[WORK REQUEST]: Extract the source text from every entry below, reproducing each line verbatim, and omit the pictures from your answer.
***** RECORDS TO USE
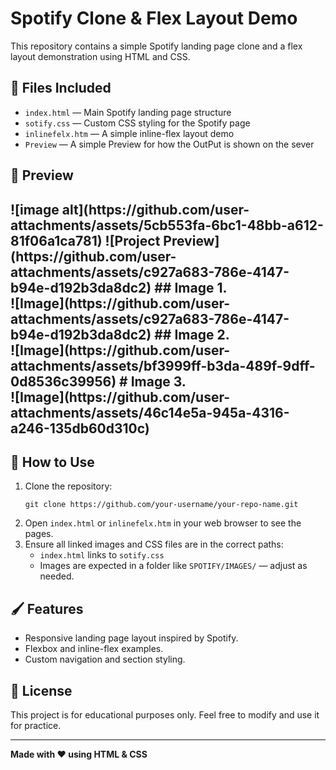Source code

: <h1>Spotify Clone & Flex Layout Demo</h1>

  <p>This repository contains a simple Spotify landing page clone and a flex layout demonstration using HTML and CSS.</p>

  <h2>📂 Files Included</h2>
  <ul>
    <li><code>index.html</code> — Main Spotify landing page structure</li>
    <li><code>sotify.css</code> — Custom CSS styling for the Spotify page</li>
    <li><code>inlinefelx.htm</code> — A simple inline-flex layout demo</li>
    <li><code>Preview</code> — A simple Preview for how the OutPut is shown on the sever</li>
  </ul>

  <h2>📸 Preview <h2>
    ![image alt](https://github.com/user-attachments/assets/5cb553fa-6bc1-48bb-a612-81f06a1ca781)
    ![Project Preview](https://github.com/user-attachments/assets/c927a683-786e-4147-b94e-d192b3da8dc2)
 ## Image 1.<br>
 ![Image](https://github.com/user-attachments/assets/c927a683-786e-4147-b94e-d192b3da8dc2)
 ## Image 2. <br>
 ![Image](https://github.com/user-attachments/assets/bf3999ff-b3da-489f-9dff-0d8536c39956)
 # Image 3.<br>
![Image](https://github.com/user-attachments/assets/46c14e5a-945a-4316-a246-135db60d310c)
  
 <h2>🚀 How to Use</h2>
  <ol>
    <li>Clone the repository:
      <pre><code>git clone https://github.com/your-username/your-repo-name.git</code></pre>
    </li>
    <li>Open <code>index.html</code> or <code>inlinefelx.htm</code> in your web browser to see the pages.</li>
    <li>Ensure all linked images and CSS files are in the correct paths:
      <ul>
        <li><code>index.html</code> links to <code>sotify.css</code></li>
        <li>Images are expected in a folder like <code>SPOTIFY/IMAGES/</code> — adjust as needed.</li>
      </ul>
    </li>
  </ol>

  <h2>🖌️ Features</h2>
  <ul>
    <li>Responsive landing page layout inspired by Spotify.</li>
    <li>Flexbox and inline-flex examples.</li>
    <li>Custom navigation and section styling.</li>
  </ul>

  <h2>📄 License</h2>
  <p>This project is for educational purposes only.  
  Feel free to modify and use it for practice.</p>

  <hr/>
  <p><strong>Made with ❤️ using HTML & CSS</strong></p>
**********
[RESULT]:
Source code

: <h1>Spotify Clone & Flex Layout Demo</h1>

  <p>This repository contains a simple Spotify landing page clone and a flex layout demonstration using HTML and CSS.</p>

  <h2>📂 Files Included</h2>
  <ul>
    <li><code>index.html</code> — Main Spotify landing page structure</li>
    <li><code>sotify.css</code> — Custom CSS styling for the Spotify page</li>
    <li><code>inlinefelx.htm</code> — A simple inline-flex layout demo</li>
    <li><code>Preview</code> — A simple Preview for how the OutPut is shown on the sever</li>
  </ul>

  <h2>📸 Preview <h2>
    ![image alt](https://github.com/user-attachments/assets/5cb553fa-6bc1-48bb-a612-81f06a1ca781)
    ![Project Preview](https://github.com/user-attachments/assets/c927a683-786e-4147-b94e-d192b3da8dc2)
 ## Image 1.<br>
 ![Image](https://github.com/user-attachments/assets/c927a683-786e-4147-b94e-d192b3da8dc2)
 ## Image 2. <br>
 ![Image](https://github.com/user-attachments/assets/bf3999ff-b3da-489f-9dff-0d8536c39956)
 # Image 3.<br>
![Image](https://github.com/user-attachments/assets/46c14e5a-945a-4316-a246-135db60d310c)
  
 <h2>🚀 How to Use</h2>
  <ol>
    <li>Clone the repository:
      <pre><code>git clone https://github.com/your-username/your-repo-name.git</code></pre>
    </li>
    <li>Open <code>index.html</code> or <code>inlinefelx.htm</code> in your web browser to see the pages.</li>
    <li>Ensure all linked images and CSS files are in the correct paths:
      <ul>
        <li><code>index.html</code> links to <code>sotify.css</code></li>
        <li>Images are expected in a folder like <code>SPOTIFY/IMAGES/</code> — adjust as needed.</li>
      </ul>
    </li>
  </ol>

  <h2>🖌️ Features</h2>
  <ul>
    <li>Responsive landing page layout inspired by Spotify.</li>
    <li>Flexbox and inline-flex examples.</li>
    <li>Custom navigation and section styling.</li>
  </ul>

  <h2>📄 License</h2>
  <p>This project is for educational purposes only.  
  Feel free to modify and use it for practice.</p>

  <hr/>
  <p><strong>Made with ❤️ using HTML & CSS</strong></p>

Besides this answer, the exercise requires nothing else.